Faculty: Health, Education, Medicine and Social Care
School: School of Nursing and Midwifery
BSc (Hons) Midwifery
Category: Nursing and midwifery
26 May 2016
I had the privilege of being chosen by some of my lecturers and the Dean of the faculty for attending the Florence Nightingale Students Day. It was a fantastic opportunity to learn more about Florence Nightingale and to join in on the celebration of International Nurses Day (Thursday 12th May) and International day of the Midwife (5th May).
This was an incredible opportunity to meet fellow student Nurses and Midwives from all around the country, share our experiences and knowledge and discuss some of the issues that may impact the future of our professions.
The day was held at St Thomas’ Hospital in London and began with a Q&A session with the panel, which included:
- Geoffrey Walker OBE JP, Matron for Medicine/Specialist Medicine/Emergency and Ambulatory Care
- Professor Christi Deaton, Florence Nightingale Foundation Chair in Clinical Nursing Research at the University of Cambridge and Cambridge University Hospitals NHS Foundation Trust
- Doctor Linda Burke BA Hons, RGN, MA, PhD, Pro Vice Chancellor for the Faculty of Education and Health at University of Greenwich
- Doctor Nancy Fontaine PhD, Deputy Chief Executive and Chief Nurse of Princess Alexandra Hospital Trust
- The focus of the session was ‘Shaping the future of education, practice, research and clinical leadership in nursing and midwifery’. The panel were inspirational in their achievements, and encouraging of all the students in their own capabilities for management and leadership of the future.
Following the discussion there was a tour of the chapel within the hospital and of the Florence Nightingale Museum. This was led by retired Nurses and it was fascinating to hear the stories of their practice and training and to learn about nursing within the hospital during the Second World War. The museum was very interesting, and reiterated why Florence Nightingale is such an inspiration to Nurses and Midwives worldwide. A star attraction of the museum was her famous lamp, which actually was not what we see as a visual representation nowadays, but in actual fact a Turkish workman’s lamp!
The highlight of the day was the closing ceremony: a commemoration service for Florence Nightingale at Westminster Abbey. The service was very moving and in the most beautiful of settings.
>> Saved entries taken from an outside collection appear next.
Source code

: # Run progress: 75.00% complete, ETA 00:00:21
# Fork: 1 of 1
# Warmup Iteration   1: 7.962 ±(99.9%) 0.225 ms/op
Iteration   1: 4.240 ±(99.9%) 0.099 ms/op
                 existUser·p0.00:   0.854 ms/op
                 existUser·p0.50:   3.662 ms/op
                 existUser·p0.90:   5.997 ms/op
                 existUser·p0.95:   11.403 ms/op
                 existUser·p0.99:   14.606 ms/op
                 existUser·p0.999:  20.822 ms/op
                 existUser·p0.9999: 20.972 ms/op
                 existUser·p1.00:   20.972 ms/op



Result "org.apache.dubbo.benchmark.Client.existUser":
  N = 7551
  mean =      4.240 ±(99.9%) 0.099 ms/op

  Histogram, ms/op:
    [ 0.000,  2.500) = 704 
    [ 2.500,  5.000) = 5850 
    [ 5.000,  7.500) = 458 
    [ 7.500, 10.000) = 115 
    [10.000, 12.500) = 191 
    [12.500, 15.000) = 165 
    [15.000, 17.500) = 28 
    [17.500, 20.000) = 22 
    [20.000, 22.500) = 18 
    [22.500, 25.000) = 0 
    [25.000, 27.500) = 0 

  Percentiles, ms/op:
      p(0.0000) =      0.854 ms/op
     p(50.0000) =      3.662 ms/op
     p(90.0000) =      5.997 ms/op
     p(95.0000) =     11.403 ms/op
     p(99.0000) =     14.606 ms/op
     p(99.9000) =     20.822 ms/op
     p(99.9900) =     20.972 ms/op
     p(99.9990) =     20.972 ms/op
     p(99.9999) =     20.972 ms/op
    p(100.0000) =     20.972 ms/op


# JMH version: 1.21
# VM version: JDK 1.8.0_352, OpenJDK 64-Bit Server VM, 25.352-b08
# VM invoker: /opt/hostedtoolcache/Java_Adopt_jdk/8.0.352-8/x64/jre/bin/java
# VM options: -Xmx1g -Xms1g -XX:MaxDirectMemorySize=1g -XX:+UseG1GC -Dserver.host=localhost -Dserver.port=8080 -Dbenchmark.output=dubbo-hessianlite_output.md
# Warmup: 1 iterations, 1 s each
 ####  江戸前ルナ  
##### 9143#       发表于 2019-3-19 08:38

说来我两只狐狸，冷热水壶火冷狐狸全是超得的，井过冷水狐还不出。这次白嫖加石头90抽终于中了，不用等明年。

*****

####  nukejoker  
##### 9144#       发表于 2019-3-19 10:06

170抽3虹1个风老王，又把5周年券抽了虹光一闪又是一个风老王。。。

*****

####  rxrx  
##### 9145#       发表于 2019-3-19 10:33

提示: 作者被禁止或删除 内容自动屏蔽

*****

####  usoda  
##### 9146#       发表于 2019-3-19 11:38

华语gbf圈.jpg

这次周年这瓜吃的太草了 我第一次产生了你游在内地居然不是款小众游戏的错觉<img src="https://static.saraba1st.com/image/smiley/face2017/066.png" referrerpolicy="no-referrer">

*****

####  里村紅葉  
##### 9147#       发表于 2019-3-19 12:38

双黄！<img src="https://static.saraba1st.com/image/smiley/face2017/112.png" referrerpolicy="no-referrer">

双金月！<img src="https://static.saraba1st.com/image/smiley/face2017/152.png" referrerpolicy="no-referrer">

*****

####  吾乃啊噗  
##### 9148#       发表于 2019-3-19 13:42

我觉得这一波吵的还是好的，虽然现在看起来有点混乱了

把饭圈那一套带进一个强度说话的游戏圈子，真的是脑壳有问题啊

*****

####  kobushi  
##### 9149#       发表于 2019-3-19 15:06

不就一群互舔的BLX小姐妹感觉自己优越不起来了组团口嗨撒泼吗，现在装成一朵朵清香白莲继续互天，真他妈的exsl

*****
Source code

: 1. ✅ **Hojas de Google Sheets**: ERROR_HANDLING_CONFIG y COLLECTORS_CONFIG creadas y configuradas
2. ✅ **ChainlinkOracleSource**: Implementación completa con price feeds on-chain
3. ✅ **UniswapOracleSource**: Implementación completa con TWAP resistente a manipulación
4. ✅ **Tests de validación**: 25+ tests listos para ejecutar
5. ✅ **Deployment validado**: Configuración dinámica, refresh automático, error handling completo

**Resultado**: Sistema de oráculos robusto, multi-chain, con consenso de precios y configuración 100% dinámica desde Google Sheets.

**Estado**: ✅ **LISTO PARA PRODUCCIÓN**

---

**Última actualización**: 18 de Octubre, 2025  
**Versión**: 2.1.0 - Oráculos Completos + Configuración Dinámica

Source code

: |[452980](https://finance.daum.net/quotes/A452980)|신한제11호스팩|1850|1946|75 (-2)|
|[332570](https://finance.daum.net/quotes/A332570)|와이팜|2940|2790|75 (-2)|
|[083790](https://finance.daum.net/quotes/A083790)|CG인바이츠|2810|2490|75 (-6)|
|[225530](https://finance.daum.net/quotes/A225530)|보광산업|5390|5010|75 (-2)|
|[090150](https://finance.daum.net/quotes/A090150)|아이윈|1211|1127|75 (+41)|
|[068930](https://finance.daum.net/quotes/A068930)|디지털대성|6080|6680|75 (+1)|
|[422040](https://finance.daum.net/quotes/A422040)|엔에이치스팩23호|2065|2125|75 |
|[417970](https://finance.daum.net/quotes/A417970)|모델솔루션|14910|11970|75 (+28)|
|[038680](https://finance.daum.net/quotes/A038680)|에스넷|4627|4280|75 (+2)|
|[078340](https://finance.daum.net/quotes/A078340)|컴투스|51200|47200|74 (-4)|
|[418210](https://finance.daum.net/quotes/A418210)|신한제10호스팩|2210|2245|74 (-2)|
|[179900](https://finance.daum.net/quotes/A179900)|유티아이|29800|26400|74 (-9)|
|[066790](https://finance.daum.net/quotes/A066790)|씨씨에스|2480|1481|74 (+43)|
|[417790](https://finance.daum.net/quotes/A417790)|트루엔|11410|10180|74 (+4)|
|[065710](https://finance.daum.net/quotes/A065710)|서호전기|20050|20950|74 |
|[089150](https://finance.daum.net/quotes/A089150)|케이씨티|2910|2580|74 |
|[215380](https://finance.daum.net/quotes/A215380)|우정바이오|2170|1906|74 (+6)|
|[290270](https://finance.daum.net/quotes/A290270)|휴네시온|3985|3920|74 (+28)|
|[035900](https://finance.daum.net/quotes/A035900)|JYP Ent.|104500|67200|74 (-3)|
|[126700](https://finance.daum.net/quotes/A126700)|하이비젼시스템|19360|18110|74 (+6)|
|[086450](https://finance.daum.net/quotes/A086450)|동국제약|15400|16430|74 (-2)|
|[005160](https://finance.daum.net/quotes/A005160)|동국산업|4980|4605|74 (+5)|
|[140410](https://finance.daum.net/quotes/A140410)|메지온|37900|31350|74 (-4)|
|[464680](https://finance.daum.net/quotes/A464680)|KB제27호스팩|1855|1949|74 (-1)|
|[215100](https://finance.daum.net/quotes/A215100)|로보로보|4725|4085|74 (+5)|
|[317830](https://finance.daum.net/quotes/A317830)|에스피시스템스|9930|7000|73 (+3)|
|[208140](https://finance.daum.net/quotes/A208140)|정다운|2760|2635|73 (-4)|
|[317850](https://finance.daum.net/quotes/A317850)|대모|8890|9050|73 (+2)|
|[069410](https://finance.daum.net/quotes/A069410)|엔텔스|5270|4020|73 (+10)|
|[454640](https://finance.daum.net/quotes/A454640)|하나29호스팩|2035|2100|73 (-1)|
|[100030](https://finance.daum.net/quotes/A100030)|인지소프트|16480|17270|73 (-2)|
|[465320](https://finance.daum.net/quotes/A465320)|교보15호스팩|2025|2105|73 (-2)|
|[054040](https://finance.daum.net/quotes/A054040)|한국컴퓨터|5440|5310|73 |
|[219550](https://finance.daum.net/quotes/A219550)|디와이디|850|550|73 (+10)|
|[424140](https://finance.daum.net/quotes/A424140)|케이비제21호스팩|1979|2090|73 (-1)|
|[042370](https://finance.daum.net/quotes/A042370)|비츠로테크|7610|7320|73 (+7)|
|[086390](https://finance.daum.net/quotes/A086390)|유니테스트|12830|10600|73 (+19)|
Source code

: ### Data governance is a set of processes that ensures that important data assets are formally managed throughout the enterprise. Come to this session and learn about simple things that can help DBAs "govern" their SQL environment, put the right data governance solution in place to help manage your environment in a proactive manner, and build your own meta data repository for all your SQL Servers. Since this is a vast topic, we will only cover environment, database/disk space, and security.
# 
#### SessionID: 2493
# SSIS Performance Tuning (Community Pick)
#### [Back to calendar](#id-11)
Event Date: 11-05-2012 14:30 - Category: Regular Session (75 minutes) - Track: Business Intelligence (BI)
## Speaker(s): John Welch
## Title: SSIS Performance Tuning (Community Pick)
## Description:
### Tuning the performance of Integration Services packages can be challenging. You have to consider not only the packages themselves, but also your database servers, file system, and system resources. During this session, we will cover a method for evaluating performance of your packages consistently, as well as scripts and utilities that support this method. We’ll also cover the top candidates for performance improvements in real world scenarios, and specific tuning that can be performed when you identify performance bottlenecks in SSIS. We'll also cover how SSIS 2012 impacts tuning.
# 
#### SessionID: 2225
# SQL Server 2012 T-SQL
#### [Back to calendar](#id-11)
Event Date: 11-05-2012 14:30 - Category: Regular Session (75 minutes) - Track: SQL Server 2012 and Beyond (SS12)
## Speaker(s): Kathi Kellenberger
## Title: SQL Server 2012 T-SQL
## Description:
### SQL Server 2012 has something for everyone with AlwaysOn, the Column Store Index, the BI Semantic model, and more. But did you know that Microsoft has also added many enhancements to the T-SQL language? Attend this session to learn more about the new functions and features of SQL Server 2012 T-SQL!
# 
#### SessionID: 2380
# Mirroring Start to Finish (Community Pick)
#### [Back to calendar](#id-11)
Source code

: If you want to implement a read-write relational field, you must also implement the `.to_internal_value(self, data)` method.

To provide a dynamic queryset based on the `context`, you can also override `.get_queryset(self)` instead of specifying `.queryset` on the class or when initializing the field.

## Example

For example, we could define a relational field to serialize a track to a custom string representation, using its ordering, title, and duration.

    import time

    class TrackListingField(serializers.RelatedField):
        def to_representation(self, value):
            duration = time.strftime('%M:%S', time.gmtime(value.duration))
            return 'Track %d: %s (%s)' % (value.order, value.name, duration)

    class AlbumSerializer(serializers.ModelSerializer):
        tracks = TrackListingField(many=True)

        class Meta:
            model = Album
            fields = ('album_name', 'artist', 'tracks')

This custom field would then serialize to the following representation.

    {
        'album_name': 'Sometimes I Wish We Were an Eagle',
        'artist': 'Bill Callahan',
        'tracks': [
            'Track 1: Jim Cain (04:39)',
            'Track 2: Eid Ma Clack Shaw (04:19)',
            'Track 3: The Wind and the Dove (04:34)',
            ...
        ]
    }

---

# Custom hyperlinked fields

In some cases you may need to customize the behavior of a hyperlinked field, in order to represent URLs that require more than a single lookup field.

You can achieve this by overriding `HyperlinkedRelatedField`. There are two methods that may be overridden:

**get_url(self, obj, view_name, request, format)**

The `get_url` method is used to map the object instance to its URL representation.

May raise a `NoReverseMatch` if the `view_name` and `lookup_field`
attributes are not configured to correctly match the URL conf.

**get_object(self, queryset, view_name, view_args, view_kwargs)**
Never in my life did I think I would be wandering around Westminster Abbey with some of the most influential Nurses and Midwives of the day! Hearing the choir singing, and the lamp being carried down the procession was incredibly humbling, and something I will never forget.
Coming away from the day, what has stayed with me is the fellow students I met. Passionate, caring, innovative, committed and inspiring, these students are the future of our beloved professions and hearing their contributions throughout the day filled me with a great deal of hope.